Glass was an elder statesman in an exciting young Easter Road side that finished third and fourth and reached successive Scottish Cup semi-finals in Mowbray’s two seasons at the helm.
“I really admired Tony because of the way he handled that young Hibs team,” Glass said. “He opened my eyes to what you can achieve with a group that maybe didn’t believe it could do what it did.
“I played under a lot of managers and you learn from the good and bad. The worst aspects were poor man-management and that’s the easiest bit to get wrong. I think there’s a way of talking to players. Sometimes you do raise your voice and get a bit angry – if you lose your nut, you lose your nut.
“But it has to be measured, there always has to be a message and reason to it. And you always have to be right.
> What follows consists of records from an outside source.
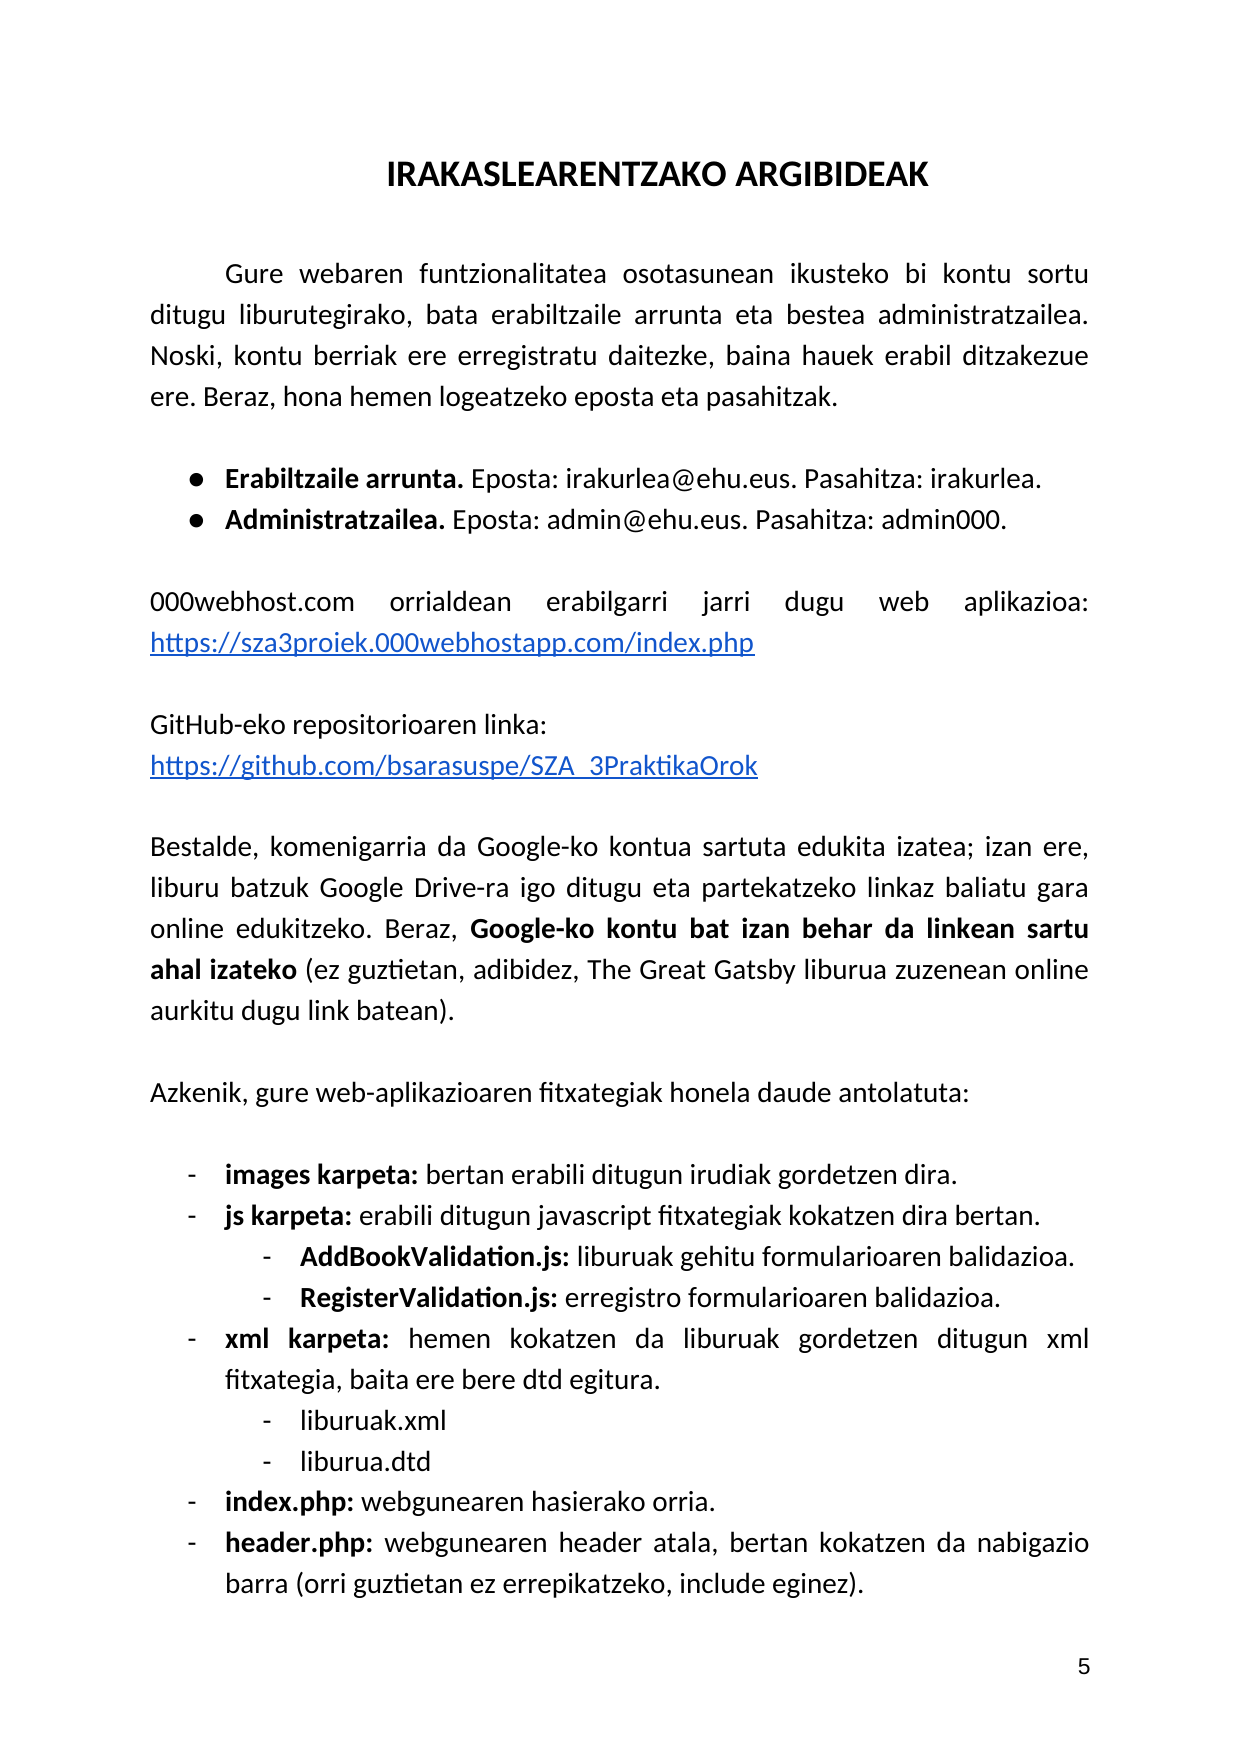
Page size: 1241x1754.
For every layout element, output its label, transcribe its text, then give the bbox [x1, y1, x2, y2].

list Administratzailea. Eposta: admin@ehu.eus. Pasahitza: admin000. [187, 501, 1090, 537]
list RegisterValidation.js: erregistro formularioaren balidazioa. [262, 1279, 1090, 1314]
list liburua.dtd [262, 1443, 1090, 1478]
list index.php: webgunearen hasierako orria. [187, 1483, 1090, 1519]
list xml karpeta: hemen kokatzen da liburuak gordetzen ditugun xml fitxategia, baita ere bere dtd egitura. [187, 1320, 1090, 1396]
list liburuak.xml [262, 1402, 1090, 1437]
list AddBookValidation.js: liburuak gehitu formularioaren balidazioa. [262, 1238, 1090, 1273]
text https://github.com/bsarasuspe/SZA_3PraktikaOrok [150, 747, 1090, 782]
list js karpeta: erabili ditugun javascript fitxategiak kokatzen dira bertan. [187, 1197, 1090, 1233]
text IRAKASLEARENTZAKO ARGIBIDEAK [150, 150, 1090, 196]
text 000webhost.com orrialdean erabilgarri jarri dugu web aplikazioa: https://sza3proiek.000webhostapp.com/index.php [150, 583, 1090, 659]
text Azkenik, gure web-aplikazioaren fitxategiak honela daude antolatuta: [150, 1074, 1090, 1110]
list images karpeta: bertan erabili ditugun irudiak gordetzen dira. [187, 1156, 1090, 1192]
list Erabiltzaile arrunta. Eposta: irakurlea@ehu.eus. Pasahitza: irakurlea. [187, 460, 1090, 496]
text Gure webaren funtzionalitatea osotasunean ikusteko bi kontu sortu ditugu liburutegirako, bata erabiltzaile arrunta eta bestea administratzailea. Noski, kontu berriak ere erregistratu daitezke, baina hauek erabil ditzakezue ere. Beraz, hona hemen logeatzeko eposta eta pasahitzak. [150, 255, 1090, 414]
text GitHub-eko repositorioaren linka: [150, 706, 1090, 741]
text Bestalde, komenigarria da Google-ko kontua sartuta edukita izatea; izan ere, liburu batzuk Google Drive-ra igo ditugu eta partekatzeko linkaz baliatu gara online edukitzeko. Beraz, Google-ko kontu bat izan behar da linkean sartu ahal izateko (ez guztietan, adibidez, The Great Gatsby liburua zuzenean online aurkitu dugu link batean). [150, 828, 1090, 1028]
list header.php: webgunearen header atala, bertan kokatzen da nabigazio barra (orri guztietan ez errepikatzeko, include eginez). [187, 1524, 1090, 1601]
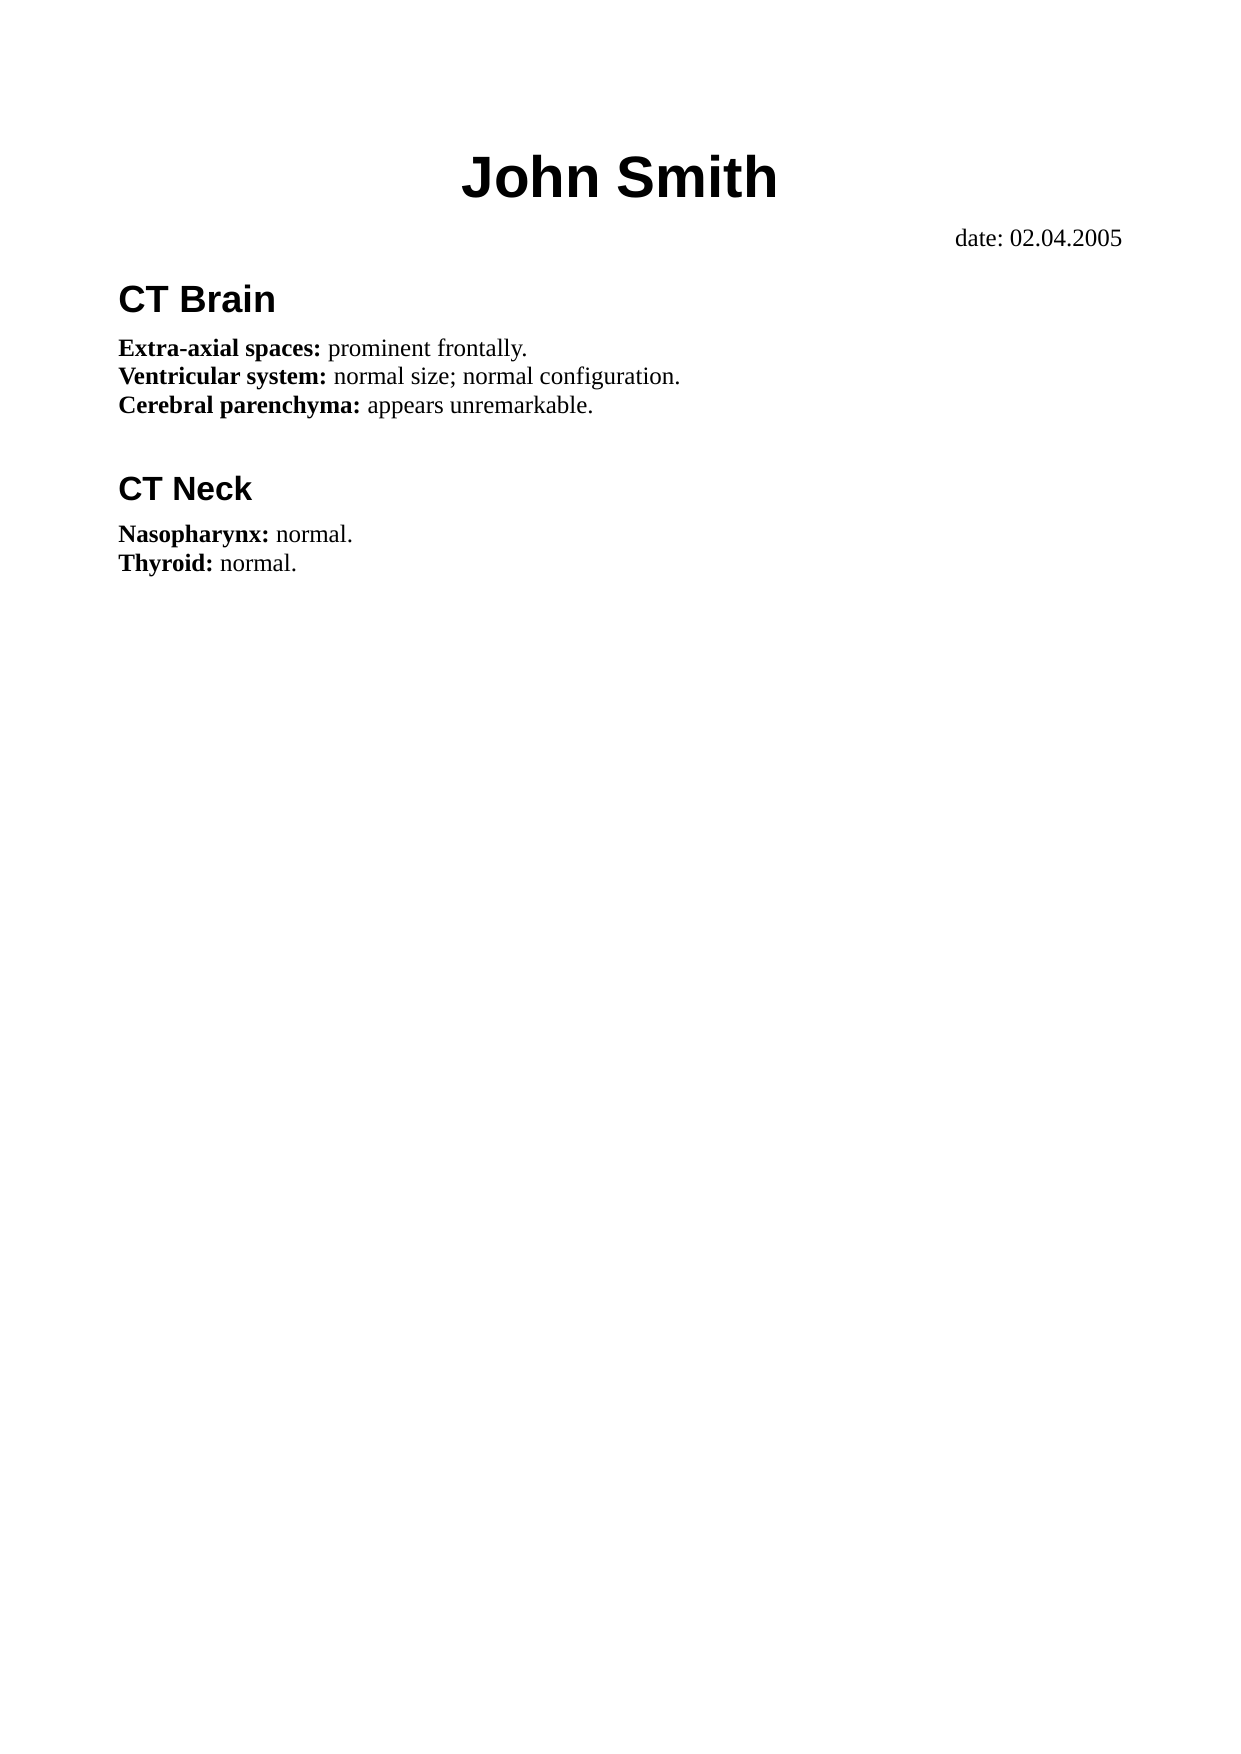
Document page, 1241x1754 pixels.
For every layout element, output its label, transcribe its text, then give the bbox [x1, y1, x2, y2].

text Cerebral parenchyma: appears unremarkable. [118, 390, 1122, 419]
subtitle CT Brain [118, 276, 1122, 320]
text Extra-axial spaces: prominent frontally. [118, 333, 1122, 361]
text Nasopharynx: normal. [118, 519, 1122, 548]
text date: 02.04.2005 [118, 223, 1122, 251]
subtitle CT Neck [118, 468, 1122, 507]
text Thyroid: normal. [118, 548, 1122, 577]
text Ventricular system: normal size; normal configuration. [118, 361, 1122, 390]
title John Smith [118, 143, 1122, 210]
If you’re telling players things and they don’t believe you because it looks like an act, then you’ve lost it instantly.”
‘I still have friends at Hibs & Aberdeen’
As well as Hibs, Glass keeps a keen eye on events at Aberdeen, where he is still revered after rising to prominence as a precocious teenager with a magical left foot.
He made his debut as an 18-year-old in 1994 and within just over 12 months had scored in both legs of the relegation play-off against Dunfermline to keep Aberdeen in the top flight, then delivered a man-of-the match performance in the League Cup win over Dundee.
That earned him the bizarre prize of a Coca-Cola mountain bike from the tournament sponsors.
“I still have a lot of friends at Aberdeen and Hibs,” said Glass of two sides who meet on Saturday. “I look for their results and I watch their games still, too.
“That bike is part of the Aberdeen Trust, I donated it back at the cup final they won [against Inverness in 2014] so they could raise money for the youth academy. It had been in my father-in-law’s shed. A few people had a go on it, but it was kept in right good condition so it’s a historical piece for Aberdeen. I’m glad the club has got it back.”